On 7 October 2015 Barack Obama apologized for the air strike. MSF and the United Nations called for an independent investigation into the attack.

==Impact==
Within the first weeks of fighting, an estimated tens of thousands of people had been displaced. In response, the World Food Programme sent aid packages for about 500 families in early May. By late May, some 100,000 people had been displaced, though some began returning as the Taliban were pushed back from the city proper.

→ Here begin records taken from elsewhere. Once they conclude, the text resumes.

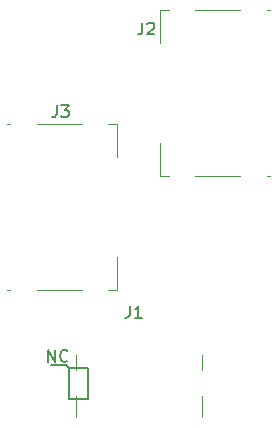
<source format=gbr>
%TF.GenerationSoftware,KiCad,Pcbnew,(5.1.7)-1*%
%TF.CreationDate,2020-10-15T21:52:00-04:00*%
%TF.ProjectId,DanA4UsbBreakout,44616e41-3455-4736-9242-7265616b6f75,rev?*%
%TF.SameCoordinates,Original*%
%TF.FileFunction,Legend,Top*%
%TF.FilePolarity,Positive*%
%FSLAX46Y46*%
G04 Gerber Fmt 4.6, Leading zero omitted, Abs format (unit mm)*
G04 Created by KiCad (PCBNEW (5.1.7)-1) date 2020-10-15 21:52:00*
%MOMM*%
%LPD*%
G01*
G04 APERTURE LIST*
%ADD10C,0.150000*%
%ADD11C,0.120000*%
G04 APERTURE END LIST*
D10*
X49339500Y-49657000D02*
X47688500Y-49657000D01*
X49339500Y-52324000D02*
X49339500Y-49657000D01*
X47688500Y-52324000D02*
X49339500Y-52324000D01*
X45950285Y-49156880D02*
X45950285Y-48156880D01*
X46521714Y-49156880D01*
X46521714Y-48156880D01*
X47569333Y-49061642D02*
X47521714Y-49109261D01*
X47378857Y-49156880D01*
X47283619Y-49156880D01*
X47140761Y-49109261D01*
X47045523Y-49014023D01*
X46997904Y-48918785D01*
X46950285Y-48728309D01*
X46950285Y-48585452D01*
X46997904Y-48394976D01*
X47045523Y-48299738D01*
X47140761Y-48204500D01*
X47283619Y-48156880D01*
X47378857Y-48156880D01*
X47521714Y-48204500D01*
X47569333Y-48252119D01*
X47688500Y-52324000D02*
X47688500Y-49657000D01*
X47434500Y-49403000D02*
X47688500Y-49657000D01*
X46164500Y-49403000D02*
X47434500Y-49403000D01*
D11*
%TO.C,J1*%
X58924000Y-52098000D02*
X58924000Y-53848000D01*
X48274000Y-52098000D02*
X48274000Y-53848000D01*
X58924000Y-48598000D02*
X58924000Y-49848000D01*
X48274000Y-48598000D02*
X48274000Y-49898000D01*
%TO.C,J2*%
X55390000Y-33416000D02*
X55390000Y-30656000D01*
X55390000Y-19416000D02*
X55390000Y-22176000D01*
X55390000Y-19416000D02*
X56190000Y-19416000D01*
X64490000Y-19416000D02*
X64710000Y-19416000D01*
X58410000Y-19416000D02*
X62210000Y-19416000D01*
X64490000Y-33416000D02*
X64710000Y-33416000D01*
X55390000Y-33416000D02*
X56190000Y-33416000D01*
X58410000Y-33416000D02*
X62210000Y-33416000D01*
%TO.C,J3*%
X48778000Y-29068000D02*
X44978000Y-29068000D01*
X51798000Y-29068000D02*
X50998000Y-29068000D01*
X42698000Y-29068000D02*
X42478000Y-29068000D01*
X48778000Y-43068000D02*
X44978000Y-43068000D01*
X42698000Y-43068000D02*
X42478000Y-43068000D01*
X51798000Y-43068000D02*
X50998000Y-43068000D01*
X51798000Y-43068000D02*
X51798000Y-40308000D01*
X51798000Y-29068000D02*
X51798000Y-31828000D01*
%TO.C,J1*%
D10*
X52840666Y-44450380D02*
X52840666Y-45164666D01*
X52793047Y-45307523D01*
X52697809Y-45402761D01*
X52554952Y-45450380D01*
X52459714Y-45450380D01*
X53840666Y-45450380D02*
X53269238Y-45450380D01*
X53554952Y-45450380D02*
X53554952Y-44450380D01*
X53459714Y-44593238D01*
X53364476Y-44688476D01*
X53269238Y-44736095D01*
%TO.C,J2*%
X53916666Y-20452380D02*
X53916666Y-21166666D01*
X53869047Y-21309523D01*
X53773809Y-21404761D01*
X53630952Y-21452380D01*
X53535714Y-21452380D01*
X54345238Y-20547619D02*
X54392857Y-20500000D01*
X54488095Y-20452380D01*
X54726190Y-20452380D01*
X54821428Y-20500000D01*
X54869047Y-20547619D01*
X54916666Y-20642857D01*
X54916666Y-20738095D01*
X54869047Y-20880952D01*
X54297619Y-21452380D01*
X54916666Y-21452380D01*
%TO.C,J3*%
X46666666Y-27452380D02*
X46666666Y-28166666D01*
X46619047Y-28309523D01*
X46523809Y-28404761D01*
X46380952Y-28452380D01*
X46285714Y-28452380D01*
X47047619Y-27452380D02*
X47666666Y-27452380D01*
X47333333Y-27833333D01*
X47476190Y-27833333D01*
X47571428Y-27880952D01*
X47619047Y-27928571D01*
X47666666Y-28023809D01*
X47666666Y-28261904D01*
X47619047Y-28357142D01*
X47571428Y-28404761D01*
X47476190Y-28452380D01*
X47190476Y-28452380D01*
X47095238Y-28404761D01*
X47047619Y-28357142D01*
%TD*%
M02*

</source>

By 30 September, a number of Afghan parliamentarians began calling for the resignation of President Ashraf Ghani and CEO Abdullah Abdullah. In response Ghani's office replied that he had ordered an investigation into how Kunduz City fell so quickly.

===Casualties===
At least 30 people, mostly civilians, had been killed in the fighting as of Wednesday, September 30, 2015, according to a health ministry spokesman. He also said hospitals in Kunduz had treated about 340 wounded. By 5 October, the government's casualty estimates were of 55 dead and 600 injured. According to a U.N. report, at least 848 civilians were killed or wounded following the Taliban attack.

===Internal affairs===
The fall of Kunduz came in the first year after the end of the ISAF mission and it raised questions on the ability of Afghan forces to resist the Taliban insurgents without international support. In November, President Ghani sacked several security officials citing they neglected their duties in defending the city. He also promised financial aid to the victims in Kunduz.